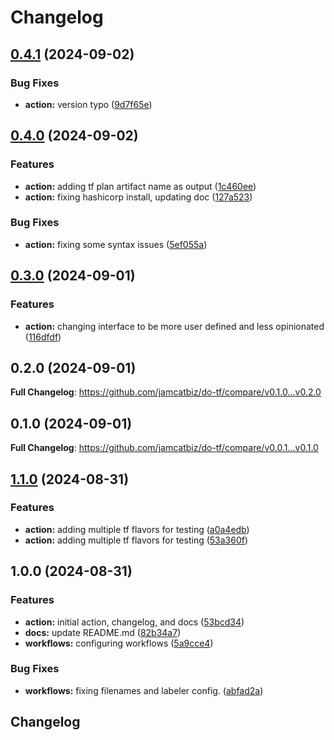 # Changelog

## [0.4.1](https://github.com/jamcatbiz/do-tf/compare/v0.4.0...v0.4.1) (2024-09-02)


### Bug Fixes

* **action:** version typo ([9d7f65e](https://github.com/jamcatbiz/do-tf/commit/9d7f65eb2e6658ad2d528f21e13635393c345539))

## [0.4.0](https://github.com/jamcatbiz/do-tf/compare/v0.3.0...v0.4.0) (2024-09-02)


### Features

* **action:** adding tf plan artifact name as output ([1c460ee](https://github.com/jamcatbiz/do-tf/commit/1c460ee3c0c5066db4dd30a4e581d0fee9b6b7b3))
* **action:** fixing hashicorp install, updating doc ([127a523](https://github.com/jamcatbiz/do-tf/commit/127a523f6c7db8fc0a65d9fe432920dd6f43119b))


### Bug Fixes

* **action:** fixing some syntax issues ([5ef055a](https://github.com/jamcatbiz/do-tf/commit/5ef055ae627691e57e2b36ea2854d9df0ec004a3))

## [0.3.0](https://github.com/jamcatbiz/do-tf/compare/v0.2.0...v0.3.0) (2024-09-01)


### Features

* **action:** changing interface to be more user defined and less opinionated ([116dfdf](https://github.com/jamcatbiz/do-tf/commit/116dfdf55da164a99b6e78f3febc479f2267a23b))

## 0.2.0 (2024-09-01)

**Full Changelog**: https://github.com/jamcatbiz/do-tf/compare/v0.1.0...v0.2.0

## 0.1.0 (2024-09-01)

**Full Changelog**: https://github.com/jamcatbiz/do-tf/compare/v0.0.1...v0.1.0

## [1.1.0](https://github.com/jamcatbiz/do-tf/compare/v1.0.0...v1.1.0) (2024-08-31)


### Features

* **action:** adding multiple tf flavors for testing ([a0a4edb](https://github.com/jamcatbiz/do-tf/commit/a0a4edb9e9f2a8cc1fb25ea12bb1cec4b46992dc))
* **action:** adding multiple tf flavors for testing ([53a360f](https://github.com/jamcatbiz/do-tf/commit/53a360f7577c2ff6d23aabda4ec3db0140ef2bb4))

## 1.0.0 (2024-08-31)


### Features

* **action:** initial action, changelog, and docs ([53bcd34](https://github.com/jamcatbiz/do-tf/commit/53bcd3437a7b51633d8a308bc98c94fdd605d566))
* **docs:** update README.md ([82b34a7](https://github.com/jamcatbiz/do-tf/commit/82b34a7cf4c1ae0eaf30820085e3a14bfbdc8e03))
* **workflows:** configuring workflows ([5a9cce4](https://github.com/jamcatbiz/do-tf/commit/5a9cce49b2e94f48bdf4e49334b0f65c04b52505))


### Bug Fixes

* **workflows:** fixing filenames and labeler config. ([abfad2a](https://github.com/jamcatbiz/do-tf/commit/abfad2a4619bca9012c86c43807fffe2578b229c))

## Changelog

### Description of the task
Print the whole listing above line for line, without the picture.

### Completed exercise
 # Changelog

## [0.4.1](https://github.com/jamcatbiz/do-tf/compare/v0.4.0...v0.4.1) (2024-09-02)


### Bug Fixes

* **action:** version typo ([9d7f65e](https://github.com/jamcatbiz/do-tf/commit/9d7f65eb2e6658ad2d528f21e13635393c345539))

## [0.4.0](https://github.com/jamcatbiz/do-tf/compare/v0.3.0...v0.4.0) (2024-09-02)


### Features

* **action:** adding tf plan artifact name as output ([1c460ee](https://github.com/jamcatbiz/do-tf/commit/1c460ee3c0c5066db4dd30a4e581d0fee9b6b7b3))
* **action:** fixing hashicorp install, updating doc ([127a523](https://github.com/jamcatbiz/do-tf/commit/127a523f6c7db8fc0a65d9fe432920dd6f43119b))


### Bug Fixes

* **action:** fixing some syntax issues ([5ef055a](https://github.com/jamcatbiz/do-tf/commit/5ef055ae627691e57e2b36ea2854d9df0ec004a3))

## [0.3.0](https://github.com/jamcatbiz/do-tf/compare/v0.2.0...v0.3.0) (2024-09-01)


### Features

* **action:** changing interface to be more user defined and less opinionated ([116dfdf](https://github.com/jamcatbiz/do-tf/commit/116dfdf55da164a99b6e78f3febc479f2267a23b))

## 0.2.0 (2024-09-01)

**Full Changelog**: https://github.com/jamcatbiz/do-tf/compare/v0.1.0...v0.2.0

## 0.1.0 (2024-09-01)

**Full Changelog**: https://github.com/jamcatbiz/do-tf/compare/v0.0.1...v0.1.0

## [1.1.0](https://github.com/jamcatbiz/do-tf/compare/v1.0.0...v1.1.0) (2024-08-31)


### Features

* **action:** adding multiple tf flavors for testing ([a0a4edb](https://github.com/jamcatbiz/do-tf/commit/a0a4edb9e9f2a8cc1fb25ea12bb1cec4b46992dc))
* **action:** adding multiple tf flavors for testing ([53a360f](https://github.com/jamcatbiz/do-tf/commit/53a360f7577c2ff6d23aabda4ec3db0140ef2bb4))

## 1.0.0 (2024-08-31)


### Features

* **action:** initial action, changelog, and docs ([53bcd34](https://github.com/jamcatbiz/do-tf/commit/53bcd3437a7b51633d8a308bc98c94fdd605d566))
* **docs:** update README.md ([82b34a7](https://github.com/jamcatbiz/do-tf/commit/82b34a7cf4c1ae0eaf30820085e3a14bfbdc8e03))
* **workflows:** configuring workflows ([5a9cce4](https://github.com/jamcatbiz/do-tf/commit/5a9cce49b2e94f48bdf4e49334b0f65c04b52505))


### Bug Fixes

* **workflows:** fixing filenames and labeler config. ([abfad2a](https://github.com/jamcatbiz/do-tf/commit/abfad2a4619bca9012c86c43807fffe2578b229c))

## Changelog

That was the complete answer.